- Classification: Western Christian
- Orientation: Independent Catholic
- Polity: Episcopal
- Patriarch: Guillermo Antonio Pacheco Bornacelli [es]
- Region: Venezuela
- Founder: Luis Fernando Castillo Mendez
- Origin: 8 March 1947 Caracas, Venezuela
- Separated from: Catholic Church

= Venezuelan Catholic Apostolic Church =

Independent Catholic church in Venezuela

The Venezuelan Catholic Apostolic Church (ICAV - Iglesia Católica Apostólica Venezolana) was a short-lived politically inspired Independent Catholic church in Venezuela. It was revived in the twenty-first century after a hiatus of over fifty years and is currently led by Guillermo Pacheco Bornacelli, who serves as Apostolic Administrator of the Apostolic Vicariate of San Juan Bautista.

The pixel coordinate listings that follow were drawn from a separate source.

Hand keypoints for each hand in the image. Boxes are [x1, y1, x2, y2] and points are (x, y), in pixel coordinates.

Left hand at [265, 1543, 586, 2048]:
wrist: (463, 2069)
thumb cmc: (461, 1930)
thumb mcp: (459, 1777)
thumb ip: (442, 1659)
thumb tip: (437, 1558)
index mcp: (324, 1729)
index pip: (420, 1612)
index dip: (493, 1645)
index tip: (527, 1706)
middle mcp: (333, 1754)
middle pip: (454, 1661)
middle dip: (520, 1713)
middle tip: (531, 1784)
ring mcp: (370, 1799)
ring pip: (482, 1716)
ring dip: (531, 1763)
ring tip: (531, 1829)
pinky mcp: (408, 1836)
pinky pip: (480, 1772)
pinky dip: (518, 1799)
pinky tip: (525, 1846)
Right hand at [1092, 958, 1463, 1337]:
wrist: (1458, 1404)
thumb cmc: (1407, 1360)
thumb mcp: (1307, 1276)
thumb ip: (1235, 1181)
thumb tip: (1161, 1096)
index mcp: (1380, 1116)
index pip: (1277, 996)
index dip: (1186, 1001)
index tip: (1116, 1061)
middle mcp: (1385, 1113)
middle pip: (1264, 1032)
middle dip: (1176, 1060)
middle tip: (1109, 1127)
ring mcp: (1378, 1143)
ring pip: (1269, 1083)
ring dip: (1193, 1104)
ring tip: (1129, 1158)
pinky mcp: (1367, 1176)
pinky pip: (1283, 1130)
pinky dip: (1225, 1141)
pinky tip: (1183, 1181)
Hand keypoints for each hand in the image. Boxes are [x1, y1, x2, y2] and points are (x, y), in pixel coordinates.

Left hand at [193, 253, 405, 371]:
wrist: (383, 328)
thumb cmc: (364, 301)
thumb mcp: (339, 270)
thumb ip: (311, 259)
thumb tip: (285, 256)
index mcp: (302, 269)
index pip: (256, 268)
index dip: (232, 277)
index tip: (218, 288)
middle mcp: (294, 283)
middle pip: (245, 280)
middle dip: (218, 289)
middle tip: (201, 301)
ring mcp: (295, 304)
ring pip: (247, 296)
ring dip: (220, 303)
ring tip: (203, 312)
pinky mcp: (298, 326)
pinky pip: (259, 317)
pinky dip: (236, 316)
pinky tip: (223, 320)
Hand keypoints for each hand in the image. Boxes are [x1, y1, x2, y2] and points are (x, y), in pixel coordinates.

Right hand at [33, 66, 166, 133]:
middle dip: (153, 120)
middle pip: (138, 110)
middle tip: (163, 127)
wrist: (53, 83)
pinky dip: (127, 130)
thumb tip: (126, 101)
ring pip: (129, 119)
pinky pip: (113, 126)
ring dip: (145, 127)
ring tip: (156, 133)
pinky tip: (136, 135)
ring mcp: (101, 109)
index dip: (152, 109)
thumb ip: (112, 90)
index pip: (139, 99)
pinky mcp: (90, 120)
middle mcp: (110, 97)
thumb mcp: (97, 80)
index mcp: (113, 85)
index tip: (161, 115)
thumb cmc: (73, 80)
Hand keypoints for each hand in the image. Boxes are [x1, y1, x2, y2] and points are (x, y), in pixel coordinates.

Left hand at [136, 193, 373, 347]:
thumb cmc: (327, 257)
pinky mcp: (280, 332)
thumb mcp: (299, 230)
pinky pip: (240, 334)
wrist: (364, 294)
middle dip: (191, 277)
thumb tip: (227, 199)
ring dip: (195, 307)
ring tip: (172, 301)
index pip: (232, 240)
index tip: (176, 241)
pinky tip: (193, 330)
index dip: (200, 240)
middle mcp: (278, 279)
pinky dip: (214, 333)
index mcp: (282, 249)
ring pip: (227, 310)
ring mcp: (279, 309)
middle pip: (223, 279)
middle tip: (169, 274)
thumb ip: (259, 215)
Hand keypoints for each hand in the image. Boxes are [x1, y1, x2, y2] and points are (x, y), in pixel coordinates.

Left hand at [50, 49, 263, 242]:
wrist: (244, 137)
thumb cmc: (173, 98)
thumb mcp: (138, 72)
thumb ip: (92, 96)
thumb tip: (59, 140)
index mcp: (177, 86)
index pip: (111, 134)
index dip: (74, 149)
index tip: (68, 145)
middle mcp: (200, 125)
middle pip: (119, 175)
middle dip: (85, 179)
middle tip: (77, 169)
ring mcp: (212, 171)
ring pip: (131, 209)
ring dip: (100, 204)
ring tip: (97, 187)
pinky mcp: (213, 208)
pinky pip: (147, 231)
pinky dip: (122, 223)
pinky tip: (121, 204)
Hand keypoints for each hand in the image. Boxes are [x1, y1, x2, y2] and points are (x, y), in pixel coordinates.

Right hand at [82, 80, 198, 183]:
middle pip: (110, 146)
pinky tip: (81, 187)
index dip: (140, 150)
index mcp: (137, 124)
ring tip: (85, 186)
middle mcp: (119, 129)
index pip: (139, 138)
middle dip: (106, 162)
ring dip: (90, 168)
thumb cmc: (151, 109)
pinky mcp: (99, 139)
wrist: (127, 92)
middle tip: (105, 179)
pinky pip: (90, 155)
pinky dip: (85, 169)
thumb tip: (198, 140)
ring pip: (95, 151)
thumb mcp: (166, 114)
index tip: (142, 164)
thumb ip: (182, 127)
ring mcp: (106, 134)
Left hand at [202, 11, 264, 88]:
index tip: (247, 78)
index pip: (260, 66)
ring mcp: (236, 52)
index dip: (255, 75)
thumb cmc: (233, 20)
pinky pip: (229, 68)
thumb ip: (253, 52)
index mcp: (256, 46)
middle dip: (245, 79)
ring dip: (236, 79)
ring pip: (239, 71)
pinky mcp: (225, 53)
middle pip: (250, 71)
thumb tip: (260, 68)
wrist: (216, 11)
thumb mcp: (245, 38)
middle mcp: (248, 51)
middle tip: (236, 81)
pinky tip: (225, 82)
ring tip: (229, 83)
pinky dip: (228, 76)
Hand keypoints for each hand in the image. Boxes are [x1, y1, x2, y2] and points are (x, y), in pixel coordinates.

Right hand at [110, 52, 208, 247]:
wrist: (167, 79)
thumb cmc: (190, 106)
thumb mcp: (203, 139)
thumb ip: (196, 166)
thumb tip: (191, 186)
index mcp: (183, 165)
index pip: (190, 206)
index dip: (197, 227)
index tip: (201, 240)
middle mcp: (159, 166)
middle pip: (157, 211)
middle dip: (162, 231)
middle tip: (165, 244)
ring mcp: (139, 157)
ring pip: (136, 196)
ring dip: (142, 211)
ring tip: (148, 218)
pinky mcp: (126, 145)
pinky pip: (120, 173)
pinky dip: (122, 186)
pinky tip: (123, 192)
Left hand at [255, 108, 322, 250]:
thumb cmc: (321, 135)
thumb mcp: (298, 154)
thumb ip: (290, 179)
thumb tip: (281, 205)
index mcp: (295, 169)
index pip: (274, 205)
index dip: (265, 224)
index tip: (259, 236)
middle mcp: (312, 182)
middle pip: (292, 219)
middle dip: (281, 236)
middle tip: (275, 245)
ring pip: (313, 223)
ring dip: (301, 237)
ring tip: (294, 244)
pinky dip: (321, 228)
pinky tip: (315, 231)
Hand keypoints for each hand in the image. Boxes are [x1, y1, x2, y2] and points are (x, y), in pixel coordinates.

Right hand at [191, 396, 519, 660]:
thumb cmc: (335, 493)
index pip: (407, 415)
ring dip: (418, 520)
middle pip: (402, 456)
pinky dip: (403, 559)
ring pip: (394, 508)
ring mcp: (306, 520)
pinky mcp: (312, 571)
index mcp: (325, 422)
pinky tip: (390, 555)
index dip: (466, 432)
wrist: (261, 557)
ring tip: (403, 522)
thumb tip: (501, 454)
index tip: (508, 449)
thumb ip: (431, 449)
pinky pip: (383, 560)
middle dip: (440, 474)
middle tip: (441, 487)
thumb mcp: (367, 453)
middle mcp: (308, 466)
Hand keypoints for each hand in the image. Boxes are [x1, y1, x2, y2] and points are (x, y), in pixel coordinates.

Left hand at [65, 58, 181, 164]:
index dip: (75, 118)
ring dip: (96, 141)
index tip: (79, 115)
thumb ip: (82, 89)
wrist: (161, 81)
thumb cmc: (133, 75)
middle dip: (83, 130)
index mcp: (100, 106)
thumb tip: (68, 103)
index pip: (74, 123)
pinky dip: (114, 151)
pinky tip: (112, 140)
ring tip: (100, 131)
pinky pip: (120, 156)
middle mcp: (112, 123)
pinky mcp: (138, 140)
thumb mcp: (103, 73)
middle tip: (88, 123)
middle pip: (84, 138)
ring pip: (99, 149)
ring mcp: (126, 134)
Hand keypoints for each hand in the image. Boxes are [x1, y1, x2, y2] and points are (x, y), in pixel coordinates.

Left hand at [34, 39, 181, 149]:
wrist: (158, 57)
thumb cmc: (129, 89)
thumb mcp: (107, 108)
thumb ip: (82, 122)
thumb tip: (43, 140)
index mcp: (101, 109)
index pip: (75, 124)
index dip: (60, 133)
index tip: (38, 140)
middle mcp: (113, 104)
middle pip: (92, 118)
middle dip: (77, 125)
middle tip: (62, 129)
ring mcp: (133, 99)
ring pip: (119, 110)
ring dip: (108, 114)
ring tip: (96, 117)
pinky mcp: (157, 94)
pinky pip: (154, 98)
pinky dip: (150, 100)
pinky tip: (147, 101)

The church was initially created in 1947 by Luis Fernando Castillo Mendez and three church members. Castillo Mendez had previously been expelled from Roman Catholic seminary after only one term and jailed for impersonating a priest. He was never recognized as a Roman Catholic priest. The new church adopted pearl-gray clerical dress in contrast to the Catholic Church's black, made Spanish the liturgical language instead of Latin, and permitted its clergy to marry; this resulted in formal excommunications of the highest degree. The ICAV secured political backing by supporting the anti-Catholic agenda of the Democratic Action and Communist parties in Venezuela, and subsequently began to dissolve with the collapse of the 'Adeco' government.